Since only part of the records is wanted, repeat exactly the lines from the one containing "Follow each photo" through the last line, both included.

Stored records:
━━━━━━

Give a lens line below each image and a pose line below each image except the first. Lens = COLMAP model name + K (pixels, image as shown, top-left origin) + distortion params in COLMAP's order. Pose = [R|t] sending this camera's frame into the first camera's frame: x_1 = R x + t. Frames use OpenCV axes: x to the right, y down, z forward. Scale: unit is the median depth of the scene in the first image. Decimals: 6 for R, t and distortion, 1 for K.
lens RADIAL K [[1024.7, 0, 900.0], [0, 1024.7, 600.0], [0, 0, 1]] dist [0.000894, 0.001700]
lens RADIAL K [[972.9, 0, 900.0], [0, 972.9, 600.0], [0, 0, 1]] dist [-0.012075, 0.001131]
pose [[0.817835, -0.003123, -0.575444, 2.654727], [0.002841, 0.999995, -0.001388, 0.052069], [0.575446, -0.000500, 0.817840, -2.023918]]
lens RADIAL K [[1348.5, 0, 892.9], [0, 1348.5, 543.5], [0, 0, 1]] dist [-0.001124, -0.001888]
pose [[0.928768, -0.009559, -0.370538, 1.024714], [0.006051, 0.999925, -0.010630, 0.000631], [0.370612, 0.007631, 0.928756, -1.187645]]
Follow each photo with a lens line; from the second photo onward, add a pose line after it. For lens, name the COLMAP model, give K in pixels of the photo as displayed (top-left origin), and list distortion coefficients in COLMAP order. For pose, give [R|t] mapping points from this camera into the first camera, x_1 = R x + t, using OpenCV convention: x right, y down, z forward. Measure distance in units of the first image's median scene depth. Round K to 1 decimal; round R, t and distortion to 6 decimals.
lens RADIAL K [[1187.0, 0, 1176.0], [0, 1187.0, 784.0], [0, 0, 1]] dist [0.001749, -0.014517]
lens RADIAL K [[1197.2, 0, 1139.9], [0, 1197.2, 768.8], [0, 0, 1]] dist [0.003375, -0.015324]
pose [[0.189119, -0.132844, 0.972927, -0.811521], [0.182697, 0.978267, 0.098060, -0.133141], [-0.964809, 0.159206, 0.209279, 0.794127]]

━━━━━━

Result of the exercise -
Follow each photo with a lens line; from the second photo onward, add a pose line after it. For lens, name the COLMAP model, give K in pixels of the photo as displayed (top-left origin), and list distortion coefficients in COLMAP order. For pose, give [R|t] mapping points from this camera into the first camera, x_1 = R x + t, using OpenCV convention: x right, y down, z forward. Measure distance in units of the first image's median scene depth. Round K to 1 decimal; round R, t and distortion to 6 decimals.
lens RADIAL K [[1187.0, 0, 1176.0], [0, 1187.0, 784.0], [0, 0, 1]] dist [0.001749, -0.014517]
lens RADIAL K [[1197.2, 0, 1139.9], [0, 1197.2, 768.8], [0, 0, 1]] dist [0.003375, -0.015324]
pose [[0.189119, -0.132844, 0.972927, -0.811521], [0.182697, 0.978267, 0.098060, -0.133141], [-0.964809, 0.159206, 0.209279, 0.794127]]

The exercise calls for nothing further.